> [Brief]: Could you change "collectors" to "gathered by" in the listing, from its start up to and including the line with "collector number: 7-699", leaving everything else unchanged?

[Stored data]
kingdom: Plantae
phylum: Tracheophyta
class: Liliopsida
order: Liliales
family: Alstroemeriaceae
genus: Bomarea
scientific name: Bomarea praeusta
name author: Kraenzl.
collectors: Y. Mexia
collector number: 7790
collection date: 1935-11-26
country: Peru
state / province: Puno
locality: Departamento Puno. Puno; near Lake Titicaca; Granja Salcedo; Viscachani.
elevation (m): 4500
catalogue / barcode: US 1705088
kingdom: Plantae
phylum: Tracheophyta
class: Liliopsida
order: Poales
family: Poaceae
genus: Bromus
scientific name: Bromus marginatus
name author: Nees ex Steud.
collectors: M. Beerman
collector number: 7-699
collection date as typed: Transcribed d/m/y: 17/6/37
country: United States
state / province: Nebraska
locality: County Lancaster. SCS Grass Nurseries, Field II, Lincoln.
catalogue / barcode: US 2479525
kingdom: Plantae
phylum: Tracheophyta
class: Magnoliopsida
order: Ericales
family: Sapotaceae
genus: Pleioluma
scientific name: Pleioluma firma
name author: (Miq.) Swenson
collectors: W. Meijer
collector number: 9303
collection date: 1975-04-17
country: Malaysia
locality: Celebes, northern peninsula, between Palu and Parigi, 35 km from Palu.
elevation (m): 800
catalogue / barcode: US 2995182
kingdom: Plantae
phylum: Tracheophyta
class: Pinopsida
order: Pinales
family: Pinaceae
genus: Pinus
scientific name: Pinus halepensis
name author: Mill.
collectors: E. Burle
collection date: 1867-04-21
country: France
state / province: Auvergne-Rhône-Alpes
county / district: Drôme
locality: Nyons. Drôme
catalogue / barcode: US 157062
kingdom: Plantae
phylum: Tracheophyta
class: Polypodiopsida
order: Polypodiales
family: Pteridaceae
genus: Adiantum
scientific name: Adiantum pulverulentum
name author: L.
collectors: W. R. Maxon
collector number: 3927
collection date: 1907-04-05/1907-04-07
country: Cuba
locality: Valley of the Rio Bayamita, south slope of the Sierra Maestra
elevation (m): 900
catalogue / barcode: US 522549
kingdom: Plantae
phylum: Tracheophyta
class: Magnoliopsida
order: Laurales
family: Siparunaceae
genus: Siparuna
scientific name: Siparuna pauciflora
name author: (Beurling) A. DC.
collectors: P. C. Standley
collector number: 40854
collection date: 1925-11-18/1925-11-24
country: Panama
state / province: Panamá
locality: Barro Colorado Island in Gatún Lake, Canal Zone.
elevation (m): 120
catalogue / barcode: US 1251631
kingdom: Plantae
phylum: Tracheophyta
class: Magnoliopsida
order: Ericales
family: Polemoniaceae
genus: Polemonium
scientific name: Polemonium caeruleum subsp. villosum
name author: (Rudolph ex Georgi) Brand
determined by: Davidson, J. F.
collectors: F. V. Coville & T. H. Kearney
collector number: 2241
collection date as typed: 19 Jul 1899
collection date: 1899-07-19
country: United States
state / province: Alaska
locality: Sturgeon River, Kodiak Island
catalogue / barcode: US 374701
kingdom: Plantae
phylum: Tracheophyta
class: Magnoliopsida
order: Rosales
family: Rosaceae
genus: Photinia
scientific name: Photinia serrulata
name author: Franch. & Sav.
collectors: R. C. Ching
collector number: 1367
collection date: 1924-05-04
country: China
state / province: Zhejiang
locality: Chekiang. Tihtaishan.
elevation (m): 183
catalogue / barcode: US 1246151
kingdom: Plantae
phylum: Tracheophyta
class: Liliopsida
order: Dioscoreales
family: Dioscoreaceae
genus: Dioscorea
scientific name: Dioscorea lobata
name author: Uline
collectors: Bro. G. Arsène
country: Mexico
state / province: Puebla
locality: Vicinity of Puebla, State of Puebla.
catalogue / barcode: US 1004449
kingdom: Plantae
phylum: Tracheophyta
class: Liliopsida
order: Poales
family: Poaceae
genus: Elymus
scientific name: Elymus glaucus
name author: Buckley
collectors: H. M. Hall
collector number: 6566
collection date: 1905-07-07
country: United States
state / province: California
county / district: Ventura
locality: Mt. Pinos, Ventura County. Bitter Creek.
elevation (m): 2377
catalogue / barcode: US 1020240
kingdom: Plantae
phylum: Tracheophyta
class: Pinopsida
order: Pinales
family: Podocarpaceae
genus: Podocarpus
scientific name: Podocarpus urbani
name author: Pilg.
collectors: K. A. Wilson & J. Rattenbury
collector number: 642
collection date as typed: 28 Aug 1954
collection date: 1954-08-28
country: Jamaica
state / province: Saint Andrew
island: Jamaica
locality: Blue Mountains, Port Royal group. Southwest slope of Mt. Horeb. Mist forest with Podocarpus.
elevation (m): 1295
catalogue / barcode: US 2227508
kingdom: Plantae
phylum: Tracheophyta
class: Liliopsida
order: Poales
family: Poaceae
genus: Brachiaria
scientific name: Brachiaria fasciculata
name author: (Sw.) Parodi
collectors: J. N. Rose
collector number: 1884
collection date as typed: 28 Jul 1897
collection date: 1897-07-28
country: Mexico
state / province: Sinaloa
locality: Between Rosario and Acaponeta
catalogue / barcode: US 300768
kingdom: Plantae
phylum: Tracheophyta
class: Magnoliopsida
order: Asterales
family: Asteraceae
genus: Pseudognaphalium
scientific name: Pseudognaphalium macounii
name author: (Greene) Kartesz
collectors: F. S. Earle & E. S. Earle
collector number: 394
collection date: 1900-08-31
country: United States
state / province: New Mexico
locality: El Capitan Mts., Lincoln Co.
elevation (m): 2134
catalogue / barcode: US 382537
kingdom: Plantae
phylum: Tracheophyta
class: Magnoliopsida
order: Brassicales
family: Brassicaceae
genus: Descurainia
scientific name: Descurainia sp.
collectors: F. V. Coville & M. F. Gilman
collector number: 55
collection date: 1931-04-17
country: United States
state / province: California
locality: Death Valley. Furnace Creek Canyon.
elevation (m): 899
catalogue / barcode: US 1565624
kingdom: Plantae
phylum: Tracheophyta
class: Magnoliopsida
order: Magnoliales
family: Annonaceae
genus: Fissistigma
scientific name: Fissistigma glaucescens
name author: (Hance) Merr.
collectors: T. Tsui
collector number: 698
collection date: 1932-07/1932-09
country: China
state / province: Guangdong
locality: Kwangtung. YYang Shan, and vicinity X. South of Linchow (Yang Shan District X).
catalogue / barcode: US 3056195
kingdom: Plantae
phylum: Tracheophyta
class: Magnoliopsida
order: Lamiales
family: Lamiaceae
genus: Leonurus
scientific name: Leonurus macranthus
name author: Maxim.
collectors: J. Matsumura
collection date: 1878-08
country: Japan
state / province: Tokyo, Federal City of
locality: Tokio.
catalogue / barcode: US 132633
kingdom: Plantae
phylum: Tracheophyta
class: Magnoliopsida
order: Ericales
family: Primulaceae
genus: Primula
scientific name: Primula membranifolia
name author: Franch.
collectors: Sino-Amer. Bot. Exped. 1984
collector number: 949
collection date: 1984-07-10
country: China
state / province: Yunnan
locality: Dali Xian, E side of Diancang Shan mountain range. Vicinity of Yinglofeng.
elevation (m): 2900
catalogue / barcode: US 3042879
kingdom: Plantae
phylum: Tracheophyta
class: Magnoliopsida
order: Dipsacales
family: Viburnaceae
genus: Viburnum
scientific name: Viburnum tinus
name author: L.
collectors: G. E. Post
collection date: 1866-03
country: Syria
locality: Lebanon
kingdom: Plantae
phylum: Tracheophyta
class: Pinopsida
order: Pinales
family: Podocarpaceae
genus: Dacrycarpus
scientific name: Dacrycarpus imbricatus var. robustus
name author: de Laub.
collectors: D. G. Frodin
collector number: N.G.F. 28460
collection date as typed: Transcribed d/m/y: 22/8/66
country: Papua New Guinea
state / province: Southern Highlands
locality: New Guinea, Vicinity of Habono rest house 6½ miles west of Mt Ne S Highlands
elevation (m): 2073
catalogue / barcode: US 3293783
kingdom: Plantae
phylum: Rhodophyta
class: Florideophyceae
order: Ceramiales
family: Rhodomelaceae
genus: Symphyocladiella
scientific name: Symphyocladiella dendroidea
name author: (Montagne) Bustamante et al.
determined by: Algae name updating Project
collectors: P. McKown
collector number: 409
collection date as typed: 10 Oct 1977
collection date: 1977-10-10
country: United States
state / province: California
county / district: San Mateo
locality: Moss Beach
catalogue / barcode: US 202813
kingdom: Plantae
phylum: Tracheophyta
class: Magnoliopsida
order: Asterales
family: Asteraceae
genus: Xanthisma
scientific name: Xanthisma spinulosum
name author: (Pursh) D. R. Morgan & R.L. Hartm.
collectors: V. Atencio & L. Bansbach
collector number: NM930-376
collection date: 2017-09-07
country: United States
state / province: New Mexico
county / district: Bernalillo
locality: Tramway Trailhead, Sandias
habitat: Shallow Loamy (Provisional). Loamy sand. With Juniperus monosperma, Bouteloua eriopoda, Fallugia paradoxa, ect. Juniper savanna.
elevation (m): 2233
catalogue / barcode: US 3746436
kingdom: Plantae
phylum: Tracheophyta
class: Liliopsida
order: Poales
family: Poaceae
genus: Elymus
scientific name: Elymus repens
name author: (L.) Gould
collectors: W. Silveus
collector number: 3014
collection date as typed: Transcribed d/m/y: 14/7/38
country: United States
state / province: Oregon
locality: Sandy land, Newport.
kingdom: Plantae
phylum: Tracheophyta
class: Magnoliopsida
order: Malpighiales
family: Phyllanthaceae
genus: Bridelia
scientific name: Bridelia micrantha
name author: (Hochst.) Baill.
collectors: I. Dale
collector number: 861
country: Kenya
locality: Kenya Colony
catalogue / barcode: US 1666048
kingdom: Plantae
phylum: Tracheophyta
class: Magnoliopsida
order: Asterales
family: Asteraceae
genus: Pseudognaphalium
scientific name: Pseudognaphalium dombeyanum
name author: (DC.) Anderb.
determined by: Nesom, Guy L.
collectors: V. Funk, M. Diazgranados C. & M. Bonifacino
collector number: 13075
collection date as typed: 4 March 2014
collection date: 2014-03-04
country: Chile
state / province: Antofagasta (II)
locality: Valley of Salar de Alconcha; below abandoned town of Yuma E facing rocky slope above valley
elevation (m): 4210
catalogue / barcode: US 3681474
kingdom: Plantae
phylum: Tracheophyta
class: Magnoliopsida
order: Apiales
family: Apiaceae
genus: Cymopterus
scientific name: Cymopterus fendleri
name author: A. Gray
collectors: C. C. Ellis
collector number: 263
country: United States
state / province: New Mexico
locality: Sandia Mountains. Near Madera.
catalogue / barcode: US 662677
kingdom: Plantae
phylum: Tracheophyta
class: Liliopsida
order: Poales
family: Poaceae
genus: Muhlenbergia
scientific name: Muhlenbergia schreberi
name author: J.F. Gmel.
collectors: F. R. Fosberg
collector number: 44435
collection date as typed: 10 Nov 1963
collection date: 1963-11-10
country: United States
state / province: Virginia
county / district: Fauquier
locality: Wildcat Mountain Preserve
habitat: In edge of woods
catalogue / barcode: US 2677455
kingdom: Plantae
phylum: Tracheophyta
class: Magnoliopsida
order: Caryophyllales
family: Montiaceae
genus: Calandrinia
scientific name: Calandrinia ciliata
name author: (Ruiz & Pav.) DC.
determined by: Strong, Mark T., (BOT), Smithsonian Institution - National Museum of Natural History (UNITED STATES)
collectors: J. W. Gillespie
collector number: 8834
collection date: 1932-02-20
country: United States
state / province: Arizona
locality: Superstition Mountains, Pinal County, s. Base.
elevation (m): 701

> [Response]:
kingdom: Plantae
phylum: Tracheophyta
class: Liliopsida
order: Liliales
family: Alstroemeriaceae
genus: Bomarea
scientific name: Bomarea praeusta
name author: Kraenzl.
gathered by: Y. Mexia
collector number: 7790
collection date: 1935-11-26
country: Peru
state / province: Puno
locality: Departamento Puno. Puno; near Lake Titicaca; Granja Salcedo; Viscachani.
elevation (m): 4500
catalogue / barcode: US 1705088
kingdom: Plantae
phylum: Tracheophyta
class: Liliopsida
order: Poales
family: Poaceae
genus: Bromus
scientific name: Bromus marginatus
name author: Nees ex Steud.
gathered by: M. Beerman
collector number: 7-699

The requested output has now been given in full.